I’m reaching out as a longtime Southeast Baltimore resident and advocate. There has been lots of rumbling as of late about the redesign of the downtown corridor. It includes reshaping the intersection of Pratt and Light streets, making the corridor more pedestrian friendly with hopes of attracting people back to the Inner Harbor.
Problems with traffic flow and pedestrian access aren’t new to Baltimore. I’ve lived and volunteered in areas along Orleans Street and have watched it turn into a four-lane highway with no traffic regulation or calming for blocks at a time. There have been complaints, meetings and outcry about the impact of Orleans Street on residential neighborhoods. Sections of the street present a dangerous barrier for elementary school students who attend schools south of it. William Paca Elementary School is on Lakewood Avenue right at the corner of Orleans Street.

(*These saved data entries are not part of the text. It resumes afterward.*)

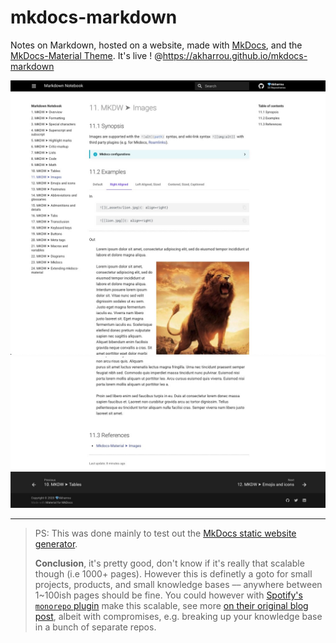 # mkdocs-markdown

Notes on Markdown, hosted on a website, made with [MkDocs](https://www.mkdocs.org/), and the [MkDocs-Material Theme](https://squidfunk.github.io/mkdocs-material-insiders/). It's live ! @<https://akharrou.github.io/mkdocs-markdown>

![asset-6](docs/_assets/website%20docs%20preview%20-%20mkdw,imgs,ksa,2020-1106225856.jpg)
![asset-7](docs/_assets/website%20docs%20preview%202%20-%20mkdw,imgs,ksa,2020-1106225947.jpg)

---
> PS: This was done mainly to test out the [MkDocs static website generator](https://www.mkdocs.org/).
>
> **Conclusion**, it's pretty good, don't know if it's really that scalable though (i.e 1000+ pages). However this is definetly a goto for small projects, products, and small knowledge bases –– anywhere between 1~100ish pages should be fine. You could however with [Spotify's `monorepo` plugin](https://github.com/backstage/mkdocs-monorepo-plugin) make this scalable, see more [on their original blog post](https://engineering.atspotify.com/2019/10/01/solving-documentation-for-monoliths-and-monorepos/), albeit with compromises, e.g. breaking up your knowledge base in a bunch of separate repos.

There isn’t as much as a speed camera to protect pedestrians from cars and trucks and trailers that speed up and down constantly. There are frequent accidents. It’s yet another product of segregation and redlining that has plagued Baltimore for generations.
Traffic-calming mechanisms can be found along Baltimore Street, and Fayette Street has speed cameras. Those neighborhoods, with a higher proportion of white residents, appear to have been prioritized over us along Orleans Street.
Orleans Street is a barrier that prevents lower-income people and persons of color from accessing public spaces such as the beautiful Patterson Park. We have reached out to Baltimore City Council members and state transportation officials to get some sort of movement on resolving this quality of life and safety issue. Perhaps more news media attention would help us address this inequity.